体力のない僕が嵩張る荷物に悪戦苦闘しながらようやく丘の上に着いたころには、既にレジャーシートを広げて彼女は寝ころんでいた。



「晩御飯、食べてきた?」


「いいや、まだだけど。」


「ちょうど良かった。梅星のおにぎり、作ってきたの。食べよう?」


「…かたじけない。」


「いつの時代の人間?というか、感謝はできるんだね、安心した。」


目を細めて笑いながら彼女が言う。


「僕を何だと思ってるんだ。ありがたいと思ったらありがとうは言うさ。」


「かたじけないっておもったの?」


「そういうことにしておいてくれ。

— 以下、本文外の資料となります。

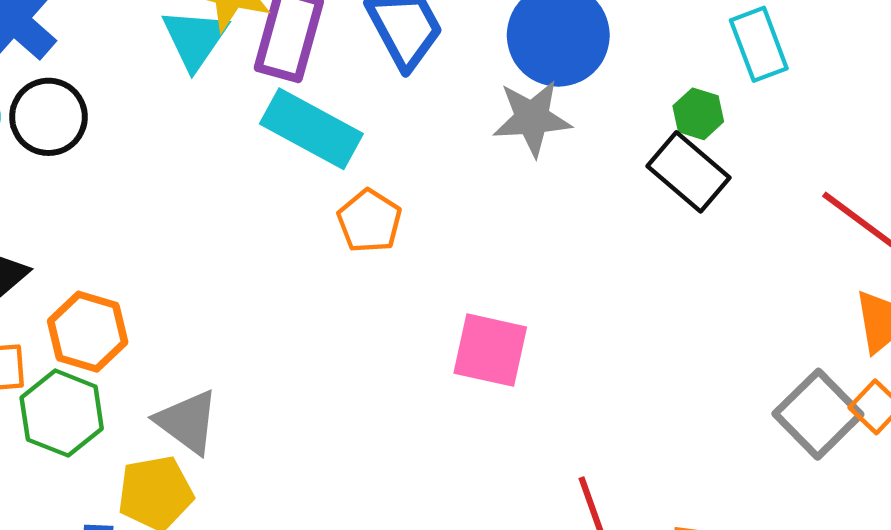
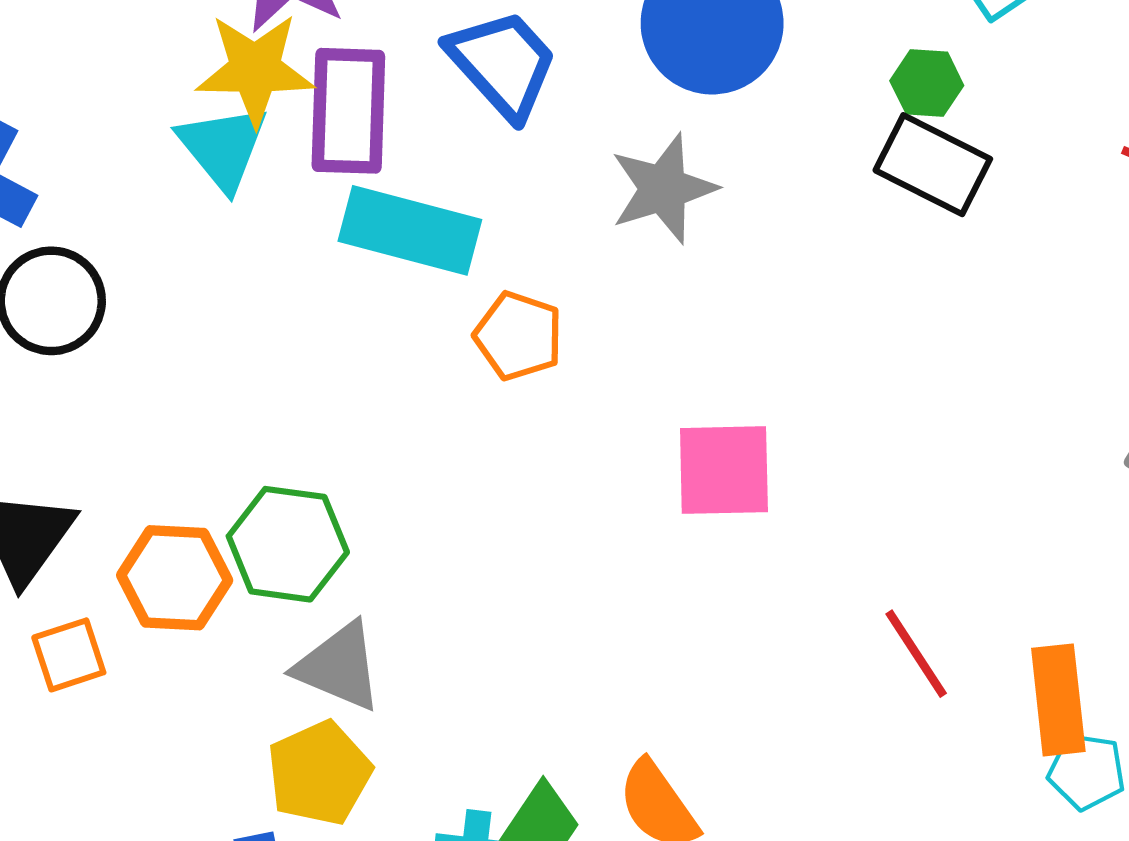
gray star: (532, 118) -> (663, 189), moved
green hexagon: (62, 413) -> (288, 544), moved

」


まさか数年ぶりに彼女の作るお弁当を食べるなんて思ってもみなかったから、自分でも面白いほどに整理がつかなくてあのような返答になったのだ。

最後に食べたのはいつだったか…。


「高校生のころだよ。あの暑い日の夜。」


「そうだったっけ。」


「晴れて雲一つ無い、今日みたいな夜だったよ。白鳥君にも見せてあげたかったなー。」


レジャーシートに大の字になって伸びをする。

彼女は続ける。


「わし座。」


「え?」


「あの時教えてくれたよね、彦星。」


「…あぁ、そういえばそうだったっけ。」


「私も星は好きだったけれども、星座の配置なんてほとんど知らなかった。夏の大三角は知ってても、わし座、こと座、はくちょう座の配置を完璧に覚えてる人なんてわずかでしょ?」


「知ってても、社会では役に立たないけどね。」


「役に立てたいと思わない?」


思うさ。


けど、僕はキミみたいには輝けない。


「…キミは眩しすぎる。」


「光を弱めれば、君と居れるかな。」


「…キミはどうしてそんなに僕に優しいんだ。太陽みたいなキミが、どうして僕なんかに気を使うんだ。」


「私が輝けば、君も輝けるかなって思ったんだけど、私の思い違いみたいだね。」



レジャーシートから乱暴に起き上がる。

それはもう、子供のように乱暴に、乱雑に。



「昔は、私とキミは間逆の存在だったはずだよ。君は変わっちゃった。あの日から…」



彼女は言葉を詰まらせ、それ以上は言わなかった。

決して泣いてる訳でもなく、怒っているわけでもない。呆れてもいない…ように見えた。



彼女はその日はそれ以降、口を利かなかった。



真っ暗で近くに明かり一つ無い丘の上。

二人は無言で星座を紡いでいた。



夜空に浮かぶ欠けたさそり座と夏の大三角。

さそりの心臓は、とても赤かった。

でも、今までまったく気がつかなかった所から小さな雲が現れて、さそり座の心臓部を隠してしまった。


それを見た彼女は、少し顔を曇らせていたような気がする。


望遠鏡を逆から覗いたときみたいに、今の彼女は遥か彼方、雲の向こうで輝くアンタレスよりも遠い気がした。